→ Task prompt
Could you retype, character for character, the part of the records that opens with the line containing "## Properties" and runs through the end of the records, with both ends included?

→ Provided records
------------------------------

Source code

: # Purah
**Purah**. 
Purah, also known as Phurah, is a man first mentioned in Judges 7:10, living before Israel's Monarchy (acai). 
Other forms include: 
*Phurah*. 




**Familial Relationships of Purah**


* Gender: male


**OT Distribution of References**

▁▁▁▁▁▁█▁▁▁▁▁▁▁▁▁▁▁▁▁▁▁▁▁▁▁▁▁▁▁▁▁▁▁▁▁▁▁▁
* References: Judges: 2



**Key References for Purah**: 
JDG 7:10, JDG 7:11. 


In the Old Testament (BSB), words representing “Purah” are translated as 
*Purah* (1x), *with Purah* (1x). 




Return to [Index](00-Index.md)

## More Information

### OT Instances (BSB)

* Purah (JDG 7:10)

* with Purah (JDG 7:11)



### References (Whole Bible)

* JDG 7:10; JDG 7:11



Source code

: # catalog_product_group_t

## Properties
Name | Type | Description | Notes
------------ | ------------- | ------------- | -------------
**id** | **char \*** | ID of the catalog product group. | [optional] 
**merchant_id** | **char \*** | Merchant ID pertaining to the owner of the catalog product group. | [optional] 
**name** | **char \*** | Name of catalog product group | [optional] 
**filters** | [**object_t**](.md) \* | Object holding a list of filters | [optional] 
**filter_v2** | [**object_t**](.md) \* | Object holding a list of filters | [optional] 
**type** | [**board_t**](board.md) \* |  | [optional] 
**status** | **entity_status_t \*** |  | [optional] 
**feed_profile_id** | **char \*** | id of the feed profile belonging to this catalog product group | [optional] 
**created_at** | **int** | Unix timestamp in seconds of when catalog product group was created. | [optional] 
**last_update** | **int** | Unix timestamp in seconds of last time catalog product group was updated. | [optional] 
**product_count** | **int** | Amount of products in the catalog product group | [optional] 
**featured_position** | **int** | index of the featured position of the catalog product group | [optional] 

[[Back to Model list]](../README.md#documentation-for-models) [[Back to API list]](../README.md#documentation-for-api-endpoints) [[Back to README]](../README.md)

------------------------------

→ Answer space
## Properties
Name | Type | Description | Notes
------------ | ------------- | ------------- | -------------
**id** | **char \*** | ID of the catalog product group. | [optional] 
**merchant_id** | **char \*** | Merchant ID pertaining to the owner of the catalog product group. | [optional] 
**name** | **char \*** | Name of catalog product group | [optional] 
**filters** | [**object_t**](.md) \* | Object holding a list of filters | [optional] 
**filter_v2** | [**object_t**](.md) \* | Object holding a list of filters | [optional] 
**type** | [**board_t**](board.md) \* |  | [optional] 
**status** | **entity_status_t \*** |  | [optional] 
**feed_profile_id** | **char \*** | id of the feed profile belonging to this catalog product group | [optional] 
**created_at** | **int** | Unix timestamp in seconds of when catalog product group was created. | [optional] 
**last_update** | **int** | Unix timestamp in seconds of last time catalog product group was updated. | [optional] 
**product_count** | **int** | Amount of products in the catalog product group | [optional] 
**featured_position** | **int** | index of the featured position of the catalog product group | [optional] 

[[Back to Model list]](../README.md#documentation-for-models) [[Back to API list]](../README.md#documentation-for-api-endpoints) [[Back to README]](../README.md)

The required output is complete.